Sampai di perpustakaan Menik menuju rak buku khusus sastra. Disusurinya lorong yang berisi buku sesuai dengan judul skripsi yang disusunnya.


Satu persatu diambilnya buku tersebut. Total ada empat buku yang Menik bawa menuju meja baca. Penuh konsentrasi Menik membaca dan mulai menulis atau memotret hal-hal yang dirasa bisa mendukung skripsinya.


Dert .... dert ... ponsel Menik bergetar. Dilihatnya ada panggilan dari ayahnya. Perlahan Menik tombol merah, dan segera menuliskan pesan. Memberitahu pak Broto bahwa dia sedang di perpustakaan. Tak lupa disematkan foto tumpukan buku di meja baca.


Setelah pesan terkirim dan dibalas pak Broto, Menik kembali memasukkan ponsel ke dalam tas. Menik kembali fokus dengan buku yang di bacanya. Kadang Menik mengangguk-angguk sendiri, atau senyum-senyum sendiri, saat menemukan referensi yang sesuai dengan judul skripsinya.

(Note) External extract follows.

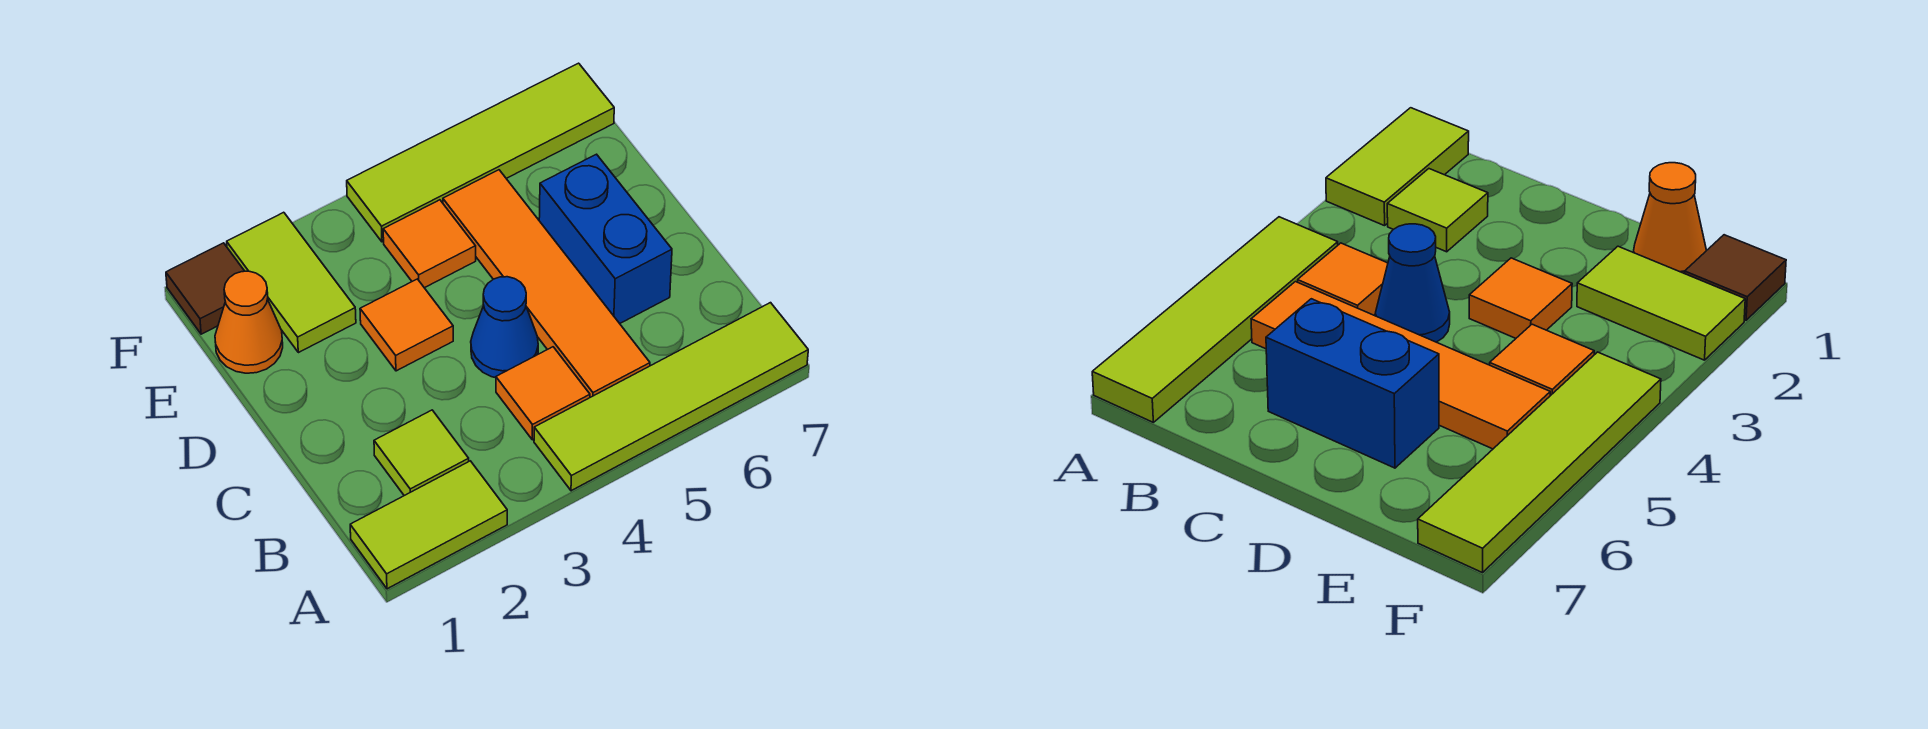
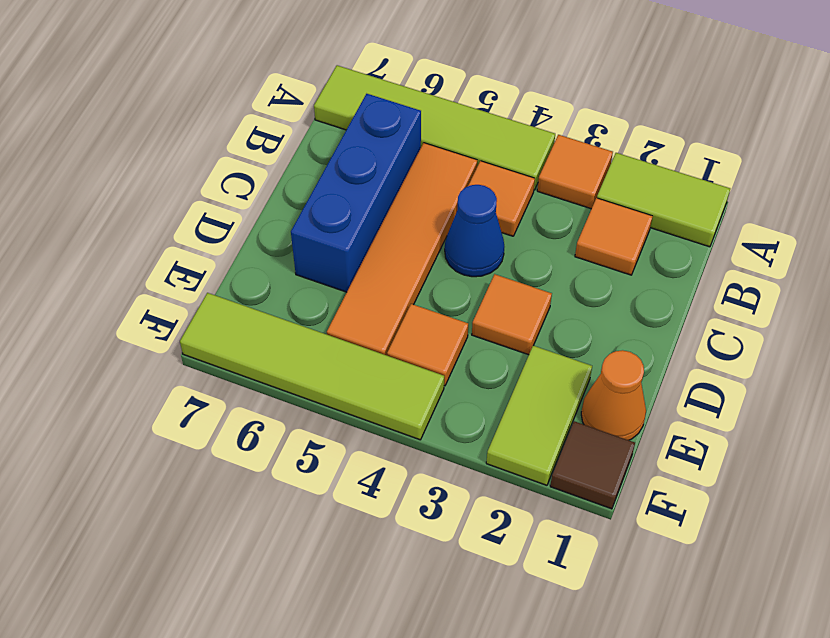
none -> orange 1x1 tile [537,135,613,209]
lime 1x1 tile [374,410,469,496] -> orange 1x1 tile [575,198,653,275]
blue 1x2 brick [539,154,672,324] -> blue 1x3 brick [291,94,421,292]

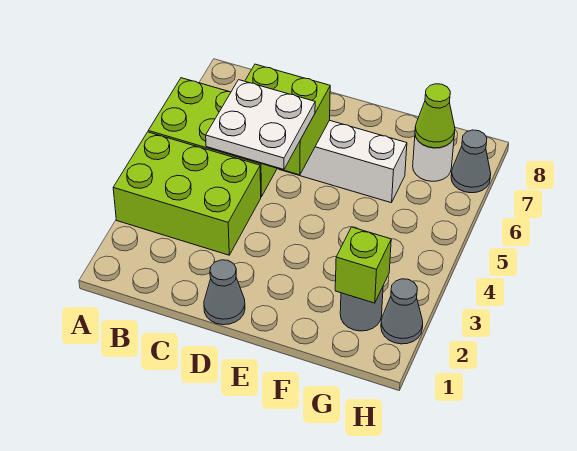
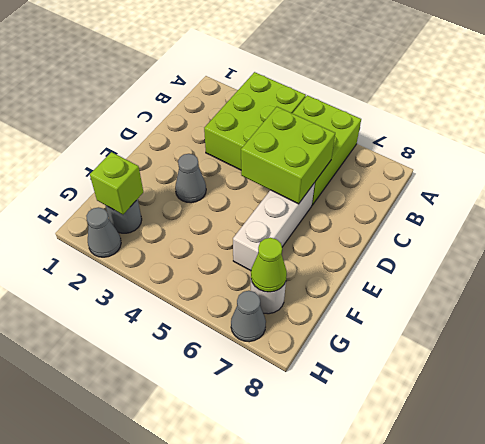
white 2x2 plate [206,80,315,169] -> none
grey 1x1 cone [204,260,245,325] -> grey 1x1 cone moved to [175,154,206,203]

Menjelang asar, Menik menyudahi aktivitas di perpustakaan. Ada beberapa buku yang dia pinjam untuk di bawa pulang. Terlalu asyik di dalam perpustakaan membuat Menik tidak mengetahui awan hitam yang mulai menurunkan rintiknya.


Sebelum rintik itu menjadi tetesan hujan, Menik segera melajukan motornya. Tepat begitu Menik sampai di kos, tetesan hujan berubah menjadi lebih rapat, dengan petir yang ikut mewarnai langit.

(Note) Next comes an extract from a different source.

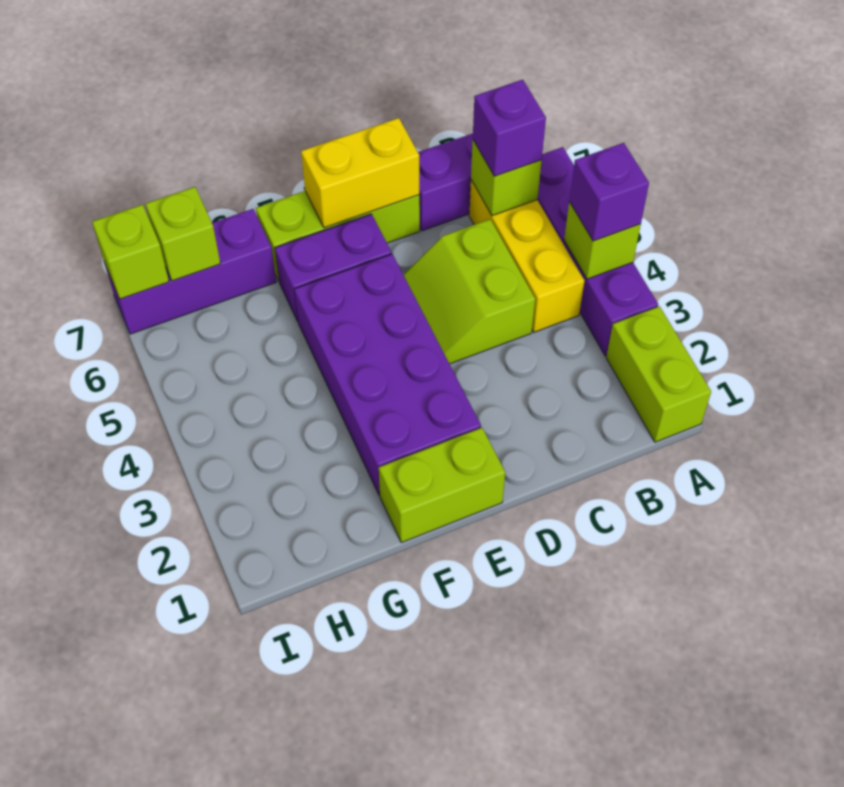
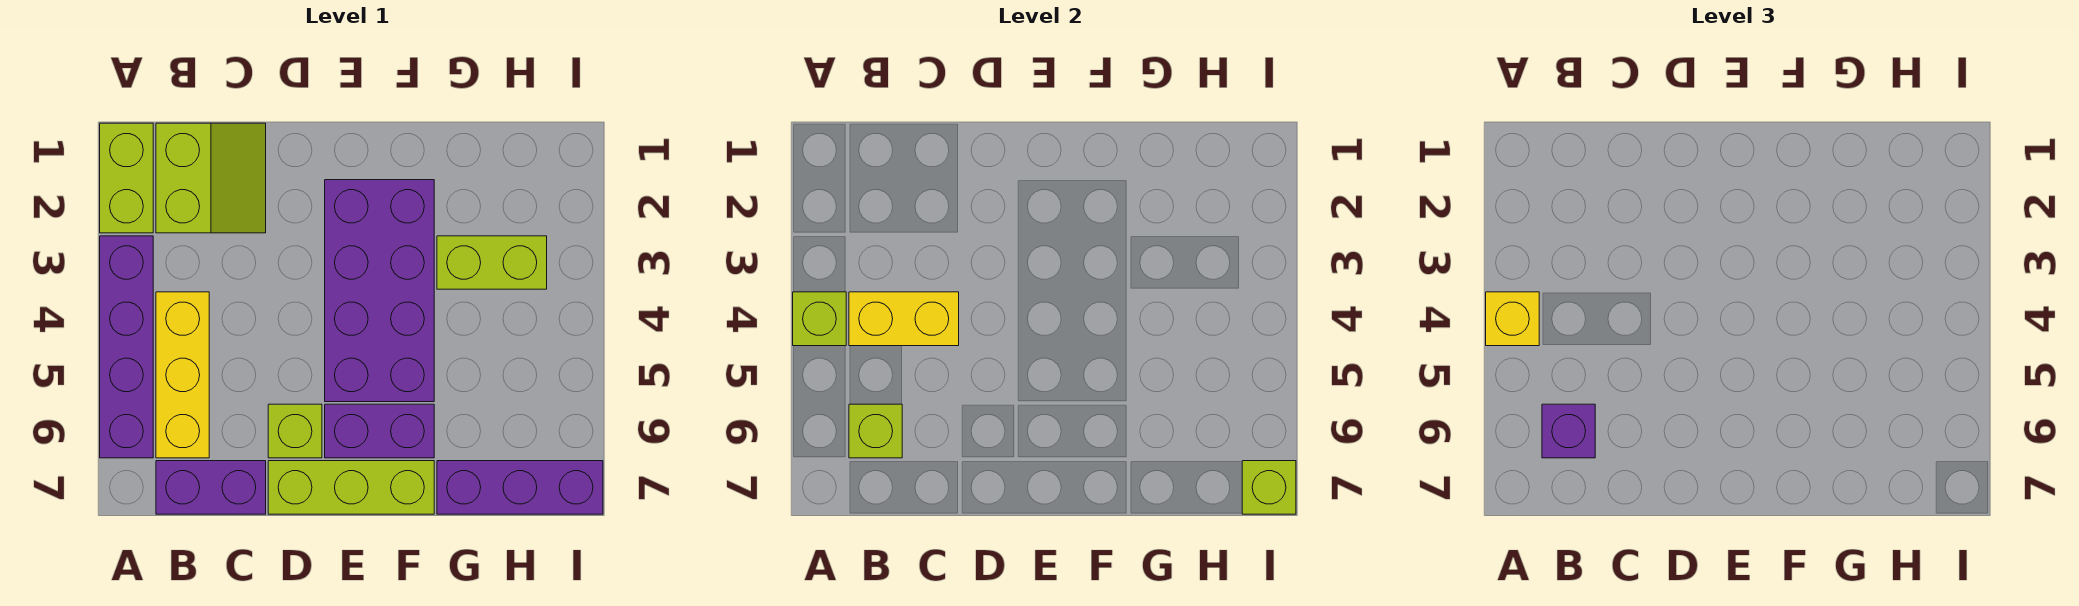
purple 1x1 brick [569,143,649,241] -> yellow 1x1 brick [1486,292,1539,346]
lime 2x2 slope [404,219,535,364] -> lime 2x2 slope moved to [156,123,266,233]
yellow 1x2 brick [301,118,419,228] -> yellow 1x2 brick moved to [849,292,959,346]
lime 1x2 brick [379,428,505,543] -> lime 1x2 brick moved to [437,236,547,289]
lime 1x1 brick [146,187,220,281] -> lime 1x1 brick moved to [268,404,322,458]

"Alhamdulillah sampai kos baru hujan," seru Menik sembari menaiki tangga melingkar berwarna biru.


Dug ...


"Aduh! Astaqfirullah." Menik memegangi puncak kepalanya yang terantuk beton. Untung saja tidak sampai berdarah. Fera melihat Menik memegangi puncak kepalanya, sudah bisa menebak, kalau kepala Menik terantuk beton yang ada tepat di dekat tangga.


"Sakit Nik?" ledek Fera.


Menik mencebik mendengar ledekan Fera.


"Tunggu giliranmu Fe dan rasakan sendiri," ucapnya sembari menaruh sepatu di rak yang telah disediakan.


"Tidak usah mendoakan aku, Nik. Aku itu sudah sering kejedot juga. Apalagi kalau buru-buru."

__ADS_1


Menik masuk ke kamar meninggalkan Fera yang masih mengoceh. Dia segera membersihkan diri dan meluruskan badannya di atas kasur untuk menghilangkan penat.


Terlalu lama duduk di perpustakaan, membuat punggungya terasa sedikit kurang nyaman. Menik membaluri punggunggnya dengan minyak angin.


Tak berapa lama, Menik terlelap. Sehingga tak menyadari ponselnya bergetar sedari tadi. Apalagi ponsel itu masih dalam keadaan silent.


***


Sementara Menik terlelap dengan nyaman. Pak Broto nampak uring-uringan, karena menelepon Menik beberapa kali tidak ada respon. Padahal ada hal penting yang ingin beliau sampaikan. Mumpung Sri Suketi sedang arisan kampung.


Sejak mengetahui perlakuan Sri kepada Menik, Pak Broto semakin berhati-hati saat menelepon dan mengirim pesan. Karena Sri selalu membuka ponsel pak Broto.


Sepuluh menit lagi arisan kampung selesai, pak Broto masih berusaha menelepon Menik. Hingga akhirnya Menik mengangkat teleponnya.


"Halo Ayah, maaf Menik ketiduran."


"Iya Nduk tidak apa-apa. Ayah hanya ingin memastikan, uang yang ayah transfer sudah masuk belum?"


"Bentar Ayah, Menik belum periksa notifikasi di ponsel."


Menik segera mengecek transferan ayahnya di ponselnya. Setelah menemukannya, Menik segera memberitahu pak Broto.


"Alhamdulillah sudah masuk Ayah, hanya keterangannya bukan transferan dari rekening Ayah. Tapi orang lain."


"Ayah kenapa ngirimnya banyak sekali?"


"Sengaja ayah kirim agak banyak dan melalui rekening orang lain. Agar mami mu tidak tahu. A—."


Pak Broto tidak melanjutkan kata-katanya, karena mendengar suara pintu pagar yang di buka. Beliau langsung memberi isyarat kepada Menik untuk menutup teleponnya. Menik bisa menanggkap isyarat yang diberikan pak Broto, ketika Sri datang.


Pak Broto segera menghapus riwayat panggilannya, dan berpura-pura main game mencocokkan gambar. Sri tak menyadari sandiwara yang ditampilkan pak Broto. Dia tidak merasa curiga sedikitpun.


"Assalamualaikum Papi."


"Waalaikumsalam, kok cepat pulangnya Mi? Biasanya gosip dulu dengan bu Subangun dan budhe Poni," sindir pak Broto dengan telak.


Sri tergagap mendengar ucapan pak Broto yang memang benar adanya. Hanya satu yang jadi pertanyaan Sri, dari mana suaminya tahu kalau dia suka gosip. Tapi jangan sebut namanya Sri Suketi kalau tak bisa menghindar.


"Mana ada Mami gosip Pi. Mami hanya dengarkan bu Subangun dan budhe Poni menceritakan anak-anaknya."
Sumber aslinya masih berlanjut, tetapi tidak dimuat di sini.